In practice however, the number will be much lesser because all of the 32G will not be available to the namenode for keeping the mapping. You can increase it by allocating more heap space to the namenode in that machine.

Replication also effects this to a lesser degree. Each additional replica adds about 16 bytes to the memory requirement. [2]

[1] https://blog.cloudera.com/small-files-big-foils-addressing-the-associated-metadata-and-application-challenges/

[2] http://search-hadoop.com/c/HDFS:/src/main/java/org/apache/hadoop/hdfs/server/blockmanagement/BlockInfo.java%7C%7CBlockInfo


Cloudera recommends 1 GB of NameNode heap space per million blocks. 1 GB for every million files is less conservative but should work too.

Also you don't need to multiply by a replication factor, an accepted answer is wrong.

Using the default block size of 128 MB, a file of 192 MB is split into two block files, one 128 MB file and one 64 MB file. On the NameNode, namespace objects are measured by the number of files and blocks.
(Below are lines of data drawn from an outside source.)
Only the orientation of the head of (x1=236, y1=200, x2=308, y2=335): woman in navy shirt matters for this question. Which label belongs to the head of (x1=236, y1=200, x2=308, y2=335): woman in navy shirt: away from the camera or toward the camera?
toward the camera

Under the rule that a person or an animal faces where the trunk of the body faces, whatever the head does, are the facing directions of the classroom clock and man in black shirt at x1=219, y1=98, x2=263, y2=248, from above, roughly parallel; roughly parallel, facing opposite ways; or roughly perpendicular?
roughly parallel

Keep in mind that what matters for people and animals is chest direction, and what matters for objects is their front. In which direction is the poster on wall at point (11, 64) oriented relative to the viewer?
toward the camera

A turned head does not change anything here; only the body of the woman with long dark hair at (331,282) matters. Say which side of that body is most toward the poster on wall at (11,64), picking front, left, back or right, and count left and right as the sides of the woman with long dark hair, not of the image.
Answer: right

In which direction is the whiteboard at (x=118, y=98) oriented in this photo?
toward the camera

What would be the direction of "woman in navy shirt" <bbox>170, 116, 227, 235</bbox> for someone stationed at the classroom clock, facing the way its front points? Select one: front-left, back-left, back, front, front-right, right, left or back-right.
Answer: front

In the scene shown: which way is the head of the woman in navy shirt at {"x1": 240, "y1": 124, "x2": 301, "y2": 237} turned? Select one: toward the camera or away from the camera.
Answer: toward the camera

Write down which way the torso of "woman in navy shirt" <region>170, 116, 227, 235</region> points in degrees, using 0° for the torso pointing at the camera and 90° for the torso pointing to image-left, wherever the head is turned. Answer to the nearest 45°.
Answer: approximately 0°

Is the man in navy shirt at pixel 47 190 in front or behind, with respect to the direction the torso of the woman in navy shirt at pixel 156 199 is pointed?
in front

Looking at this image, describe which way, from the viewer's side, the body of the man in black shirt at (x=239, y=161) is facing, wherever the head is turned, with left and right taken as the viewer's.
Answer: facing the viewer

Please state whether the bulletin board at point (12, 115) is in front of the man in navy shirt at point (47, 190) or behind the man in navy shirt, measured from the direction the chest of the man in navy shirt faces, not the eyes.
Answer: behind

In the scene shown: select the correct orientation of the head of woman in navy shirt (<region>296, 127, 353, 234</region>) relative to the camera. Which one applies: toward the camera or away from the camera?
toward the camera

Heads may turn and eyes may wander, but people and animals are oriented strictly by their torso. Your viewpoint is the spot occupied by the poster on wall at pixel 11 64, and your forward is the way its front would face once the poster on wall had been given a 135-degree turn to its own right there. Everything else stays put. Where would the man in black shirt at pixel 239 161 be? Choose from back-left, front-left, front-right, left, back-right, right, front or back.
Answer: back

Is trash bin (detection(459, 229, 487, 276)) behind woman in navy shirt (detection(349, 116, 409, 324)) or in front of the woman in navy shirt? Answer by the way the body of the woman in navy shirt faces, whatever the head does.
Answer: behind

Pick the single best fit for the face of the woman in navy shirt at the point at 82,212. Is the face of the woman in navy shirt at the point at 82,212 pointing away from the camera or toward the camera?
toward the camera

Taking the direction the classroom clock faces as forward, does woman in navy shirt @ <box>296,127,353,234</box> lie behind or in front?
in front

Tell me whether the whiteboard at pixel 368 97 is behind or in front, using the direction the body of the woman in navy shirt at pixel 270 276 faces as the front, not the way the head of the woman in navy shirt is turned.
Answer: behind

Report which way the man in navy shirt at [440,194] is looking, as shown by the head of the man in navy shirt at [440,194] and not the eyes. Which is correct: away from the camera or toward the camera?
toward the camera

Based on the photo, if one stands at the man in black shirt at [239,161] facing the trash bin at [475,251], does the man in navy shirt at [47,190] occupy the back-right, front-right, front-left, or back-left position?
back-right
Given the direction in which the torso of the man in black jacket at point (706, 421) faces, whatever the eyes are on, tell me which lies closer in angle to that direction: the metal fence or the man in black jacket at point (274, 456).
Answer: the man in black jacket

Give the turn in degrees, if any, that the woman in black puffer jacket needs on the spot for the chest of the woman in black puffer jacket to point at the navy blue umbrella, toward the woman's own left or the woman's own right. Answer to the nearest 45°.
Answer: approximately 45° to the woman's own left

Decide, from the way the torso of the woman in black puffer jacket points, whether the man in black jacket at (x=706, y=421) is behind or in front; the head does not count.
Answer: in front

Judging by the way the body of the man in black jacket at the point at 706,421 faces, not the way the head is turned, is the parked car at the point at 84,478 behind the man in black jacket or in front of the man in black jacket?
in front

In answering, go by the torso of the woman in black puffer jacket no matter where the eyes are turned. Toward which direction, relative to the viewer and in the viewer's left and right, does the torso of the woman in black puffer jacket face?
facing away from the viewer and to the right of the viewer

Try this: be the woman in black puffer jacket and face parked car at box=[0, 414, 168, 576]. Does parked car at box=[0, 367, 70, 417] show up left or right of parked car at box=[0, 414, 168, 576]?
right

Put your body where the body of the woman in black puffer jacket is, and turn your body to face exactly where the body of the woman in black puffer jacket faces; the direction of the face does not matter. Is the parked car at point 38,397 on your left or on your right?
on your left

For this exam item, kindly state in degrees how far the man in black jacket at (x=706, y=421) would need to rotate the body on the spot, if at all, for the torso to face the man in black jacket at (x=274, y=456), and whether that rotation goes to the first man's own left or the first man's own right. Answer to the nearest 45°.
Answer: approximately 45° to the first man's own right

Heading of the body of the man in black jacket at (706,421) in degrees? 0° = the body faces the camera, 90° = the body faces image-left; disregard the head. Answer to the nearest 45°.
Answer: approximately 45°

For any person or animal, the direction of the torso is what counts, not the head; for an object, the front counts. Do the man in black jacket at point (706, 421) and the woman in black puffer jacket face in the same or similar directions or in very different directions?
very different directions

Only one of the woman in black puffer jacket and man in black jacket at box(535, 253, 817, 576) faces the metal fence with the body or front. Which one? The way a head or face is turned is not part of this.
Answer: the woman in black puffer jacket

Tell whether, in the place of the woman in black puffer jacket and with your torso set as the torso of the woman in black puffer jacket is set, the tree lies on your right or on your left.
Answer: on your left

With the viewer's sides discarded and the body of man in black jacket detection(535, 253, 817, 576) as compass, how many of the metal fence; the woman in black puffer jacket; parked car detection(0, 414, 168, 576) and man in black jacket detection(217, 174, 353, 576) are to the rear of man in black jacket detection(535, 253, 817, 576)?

The same 192 MB file is represented by three namespace objects (1 file inode + 2 blocks) and consumes approximately 450 bytes of memory.

One data file of 128 MB is represented by two namespace objects on the NameNode (1 file inode + 1 block) and consumes approximately 300 bytes of memory. By contrast, 128 files of 1 MB each are represented by 256 namespace objects (128 file inodes + 128 blocks) and consume approximately 38,400 bytes.

Replication affects disk space but not memory consumption. Replication changes the amount of storage required for each block but not the number of blocks. If one block file on a DataNode, represented by one block on the NameNode, is replicated three times, the number of block files is tripled but not the number of blocks that represent them.

Examples:

  1. 1 x 1024 MB file 1 file inode 8 blocks (1024 MB / 128 MB) Total = 9 objects * 150 bytes = 1,350 bytes of heap memory
  2. 8 x 128 MB files 8 file inodes 8 blocks Total = 16 objects * 150 bytes = 2,400 bytes of heap memory
  3. 1,024 x 1 MB files 1,024 file inodes 1,024 blocks Total = 2,048 objects * 150 bytes = 307,200 bytes of heap memory

Even more examples article in the origin article from cloudera.


(Each file metadata = 150bytes) + (block metadata for the file=150bytes)=300bytes so 1million files each with 1 block will consume=300*1000000=300000000bytes =300MB for replication factor of 1. with replication factor of 3 it requires 900MB.

So as thumb rule for every 1GB you can store 1million files.